Phil Karlson is a name I've seen but knew nothing about. I may not even have noted that he was a director and I haven't seen a single one of his films but he seems to be one of the great names in B movie films noir. I'm catching up nicely on my noir and I have most of the classic A pictures under my belt now, but there are a lot of obscure classic B pictures well worth the effort of tracking them down and I'm still scratching that surface. I need James Ellroy to write a long article on the subject with a lot of namedropping of titles, directors, cinematographers, actors, the whole works.
Karlson's highest rated film at IMDb may be a Sidney Toler Charlie Chan called Dark Alibi, but he was known for his films noir like The Phenix City Story, Kansas City Confidential, Scandal Sheet and 99 River Street, made throughout a creative spurt in the fifties. He garnered a lot of acclaim in the B movie world but didn't make it rich until the Joe Don Baker version of Walking Tall in 1973, which he didn't just direct but had a solid and very astute financial stake in.
There are names here I do know though. The lead is Ginger Rogers, though she's getting on in years with a lot more pounds on her than when she did everything Fred Astaire did, in high heels and backwards. In fact she looks pretty scary from a lot of angles and while I'd like to believe that it was a deliberate attempt to look the part, that's just what I'd like to believe. What I really believe is that she tried to look as good as she could but couldn't do better than Jack Lemmon in drag or maybe Kathleen Turner trying to play Julie Andrews. She can still act though, and does her best with the material which is as stagebound as the you'd expect given that it's based on a play called Dead Pigeon.

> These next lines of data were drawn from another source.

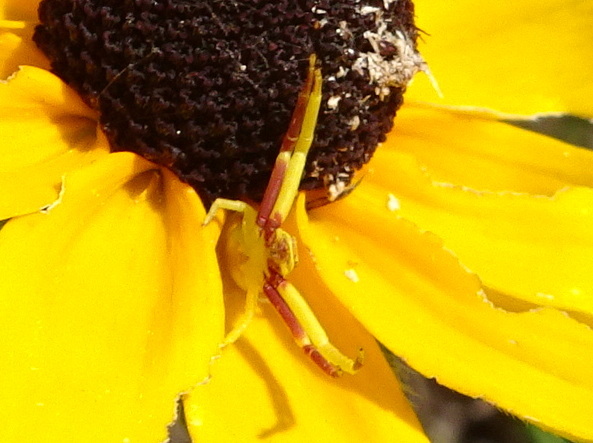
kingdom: Animalia
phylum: Arthropoda
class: Arachnida
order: Araneae
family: Thomisidae
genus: Misumenoides
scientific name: Misumenoides formosipes
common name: White-banded crab spider
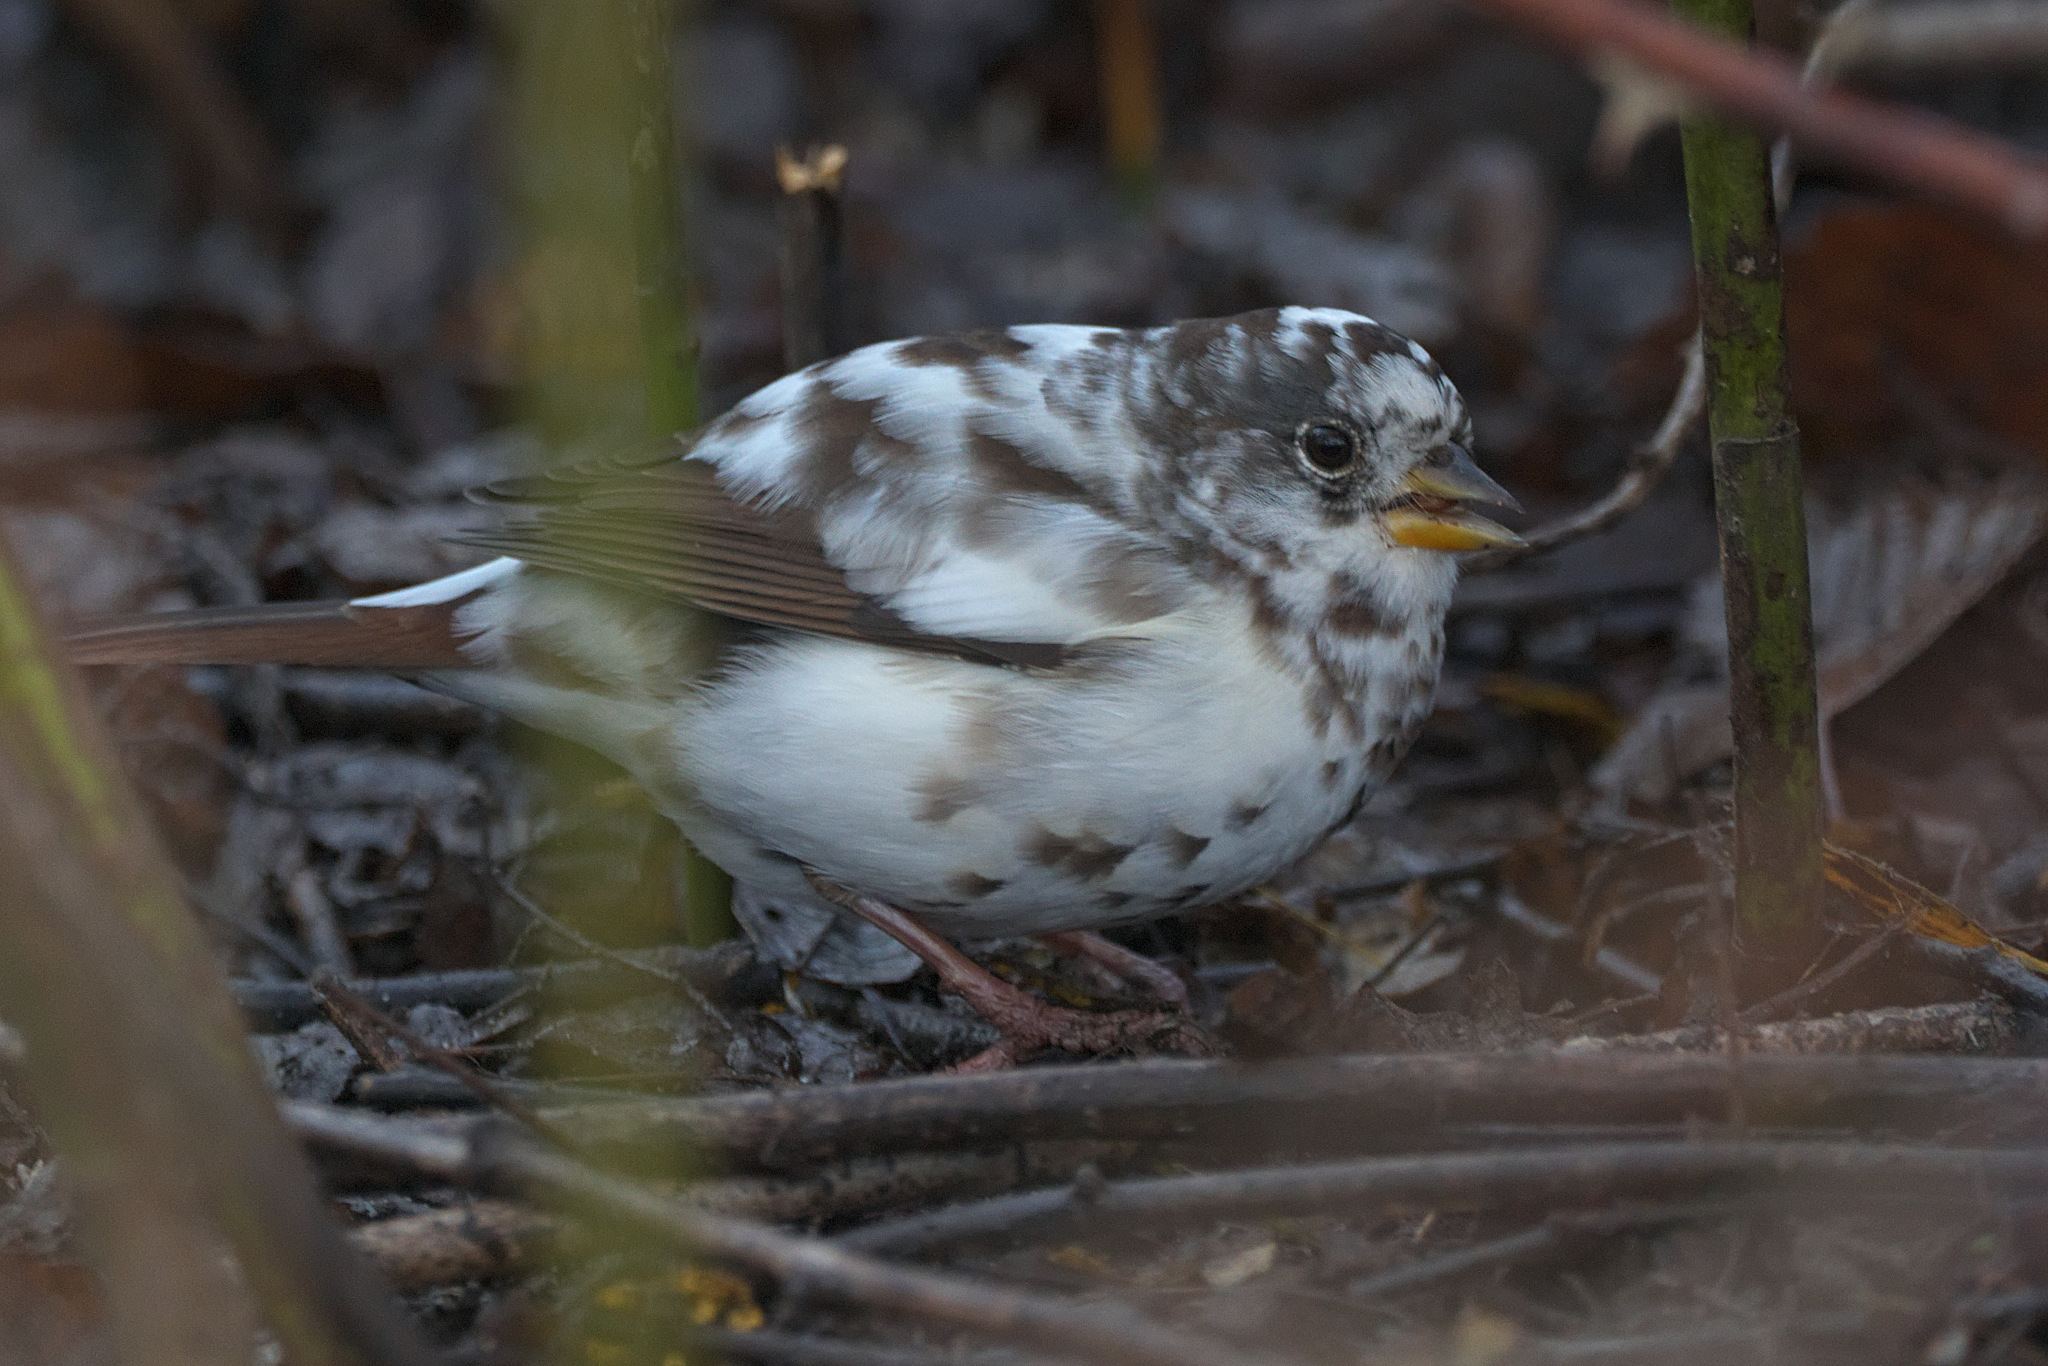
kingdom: Animalia
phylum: Chordata
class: Aves
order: Passeriformes
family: Passerellidae
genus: Passerella
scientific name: Passerella iliaca
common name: Fox sparrow
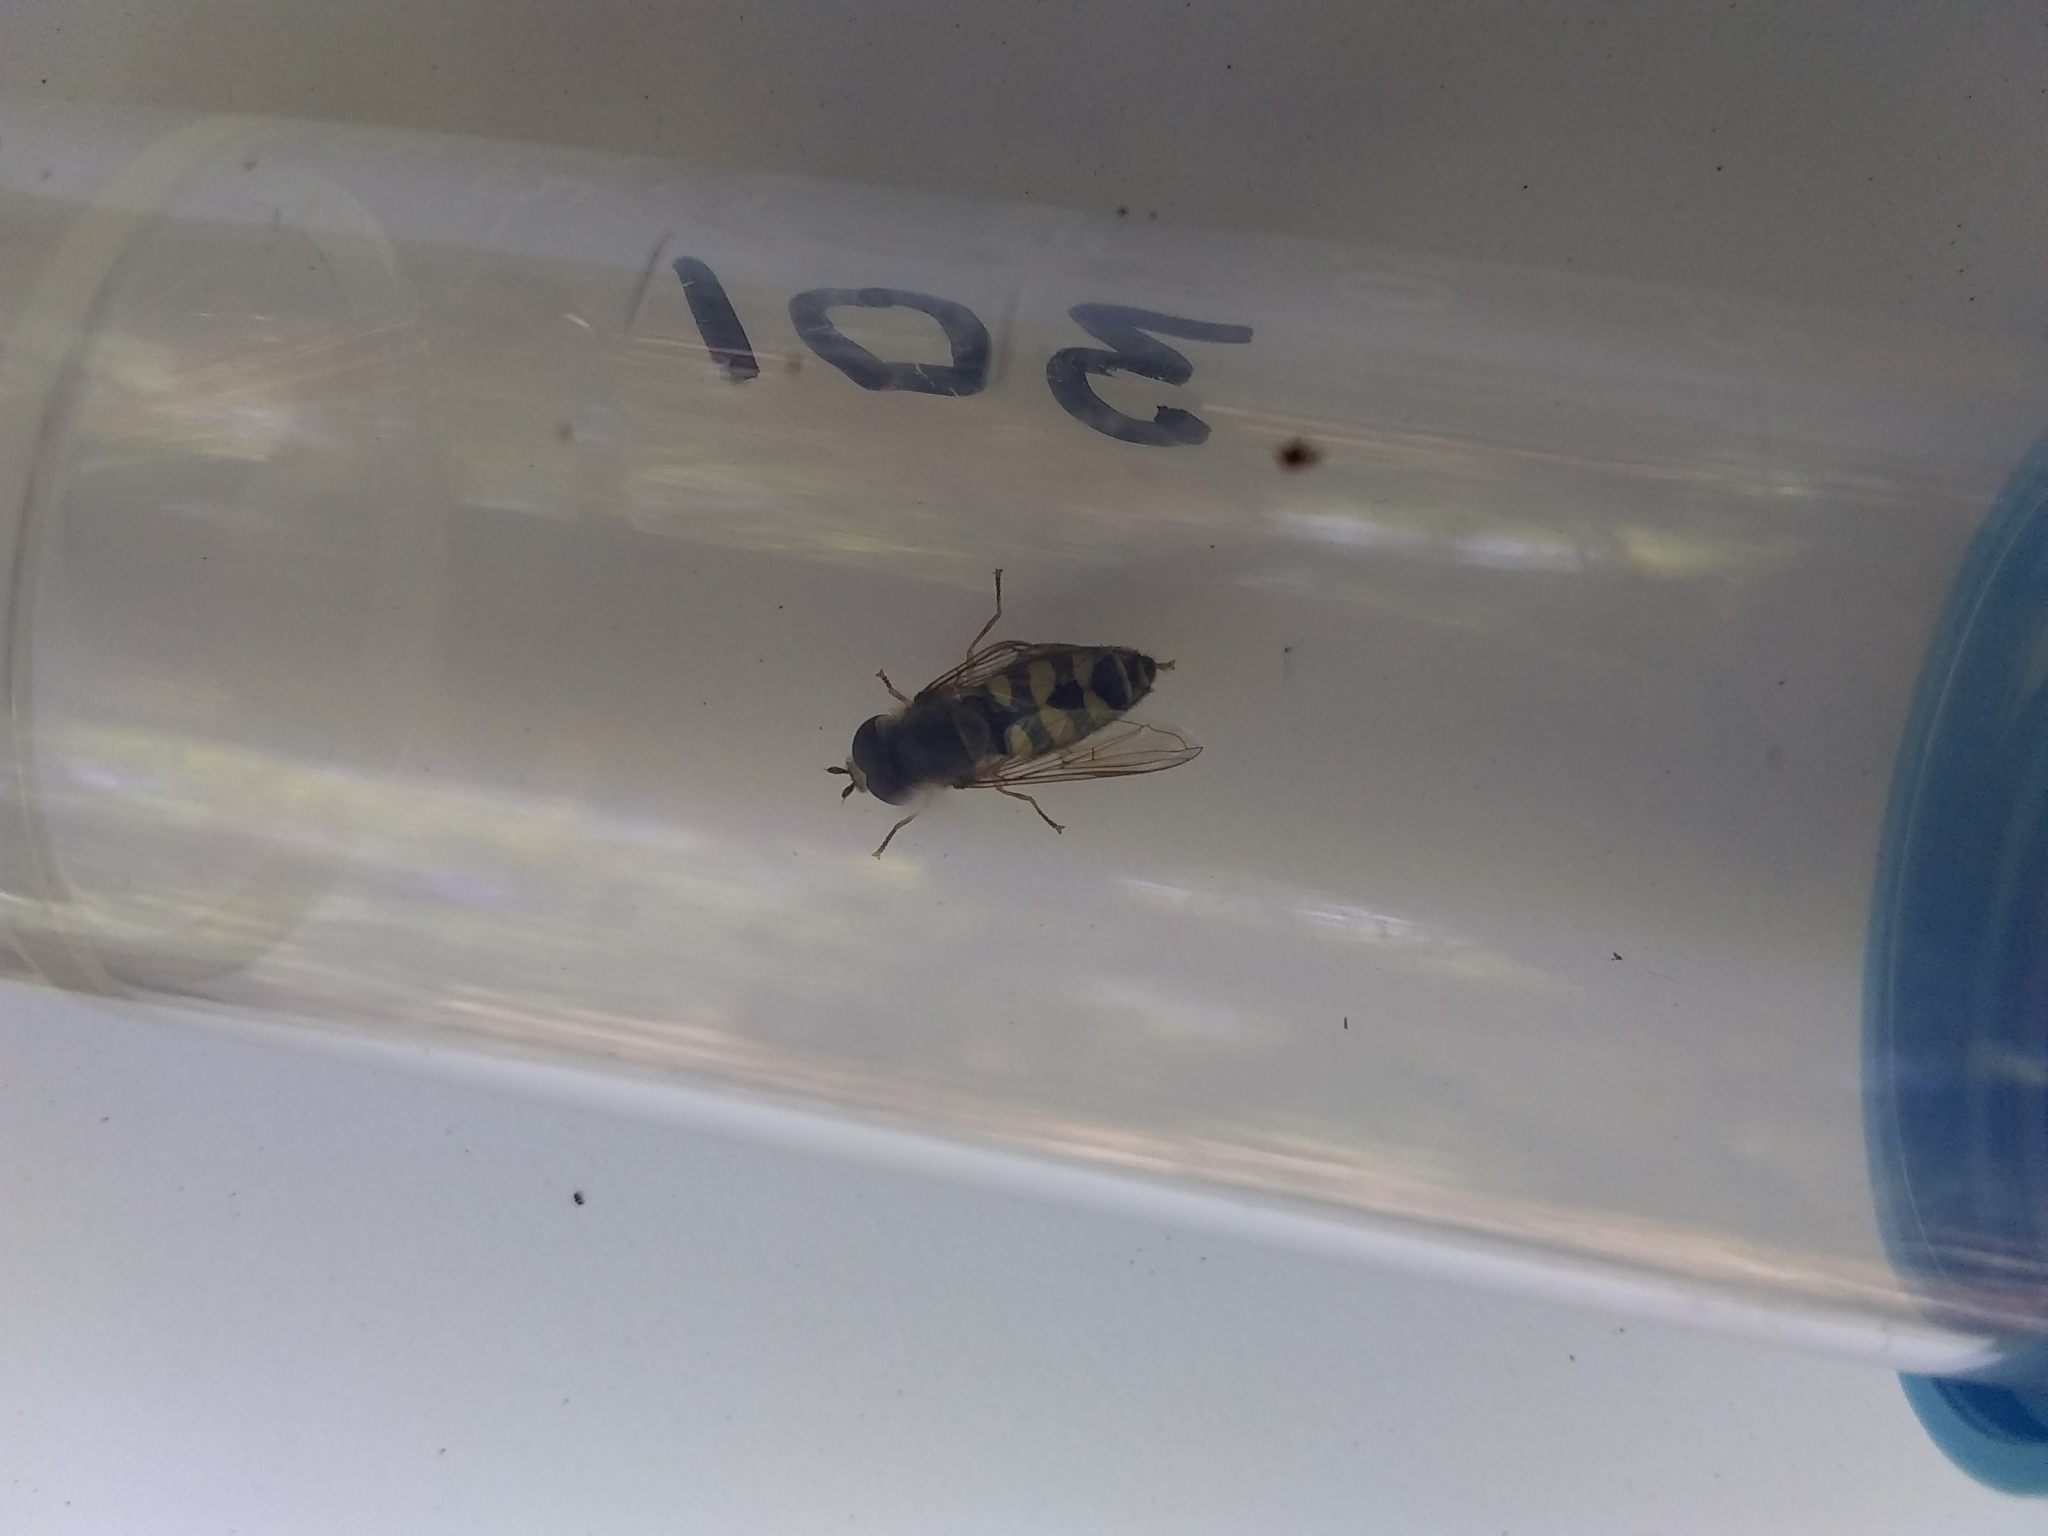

She's Sherry Conley and it doesn't take long for her to be moved from prison, where she's serving a term for harbouring a criminal, to a hotel room, where the government can try to persuade her to assist them in a case they're prosecuting against a mafia kingpin called Ben Costain. The prosecuting attorney is Edward G Robinson; the mafia kingpin is Lorne Greene, of all people; and the cop assigned to protect her is Brian Keith. Those are pretty good names to have in a film and they do a fine job, but they're stuck with the material.
It isn't even bad material and unfolds pretty well all things told. The thing is that in the main it's about a woman stuck in a hotel room waiting, waiting, waiting. With lobster thermidor on the menu, it's a lot more appealing than prison but the doors are just as closed. Leonard Kantor, who wrote the source play, obviously tried to put everything he could into it but it's an uphill struggle given that it's like watching a couple of cops on stakeout with an odd shootout or terrible hillbilly song on the TV to break it all up. It inevitably ends up being all about the dialogue and how solidly the actors can use it to engage our interest.
The good news is that everyone does pretty well, the bad news is that they could have done with more moments to shine. Ginger Rogers doesn't really get any moments, so has to try to make the whole performance shine with hardboiled emphasis and tough sarcasm. Robinson gets less moments than he's used to but simply doesn't have a clue how not to be great. This may be one of the worst performances I've seen him give and he's still magnetic to the eyes. It's simply impossible not to watch him, even when he's simply standing by while other people shout at each other.
Brian Keith gets the best moments, with some awesomely dead pan sarcasm. The whole scene in the honeymooning couple's room is wonderful writing and Keith and the other cop, whoever played him, brought it to joyous life. Lorne Greene seethes and smarms his way through his role with a tough voice and dead eyes, half Al Pacino and half William Shatner. It's completely unlike what any Bonanza or Battlestar Galactica fan would expect.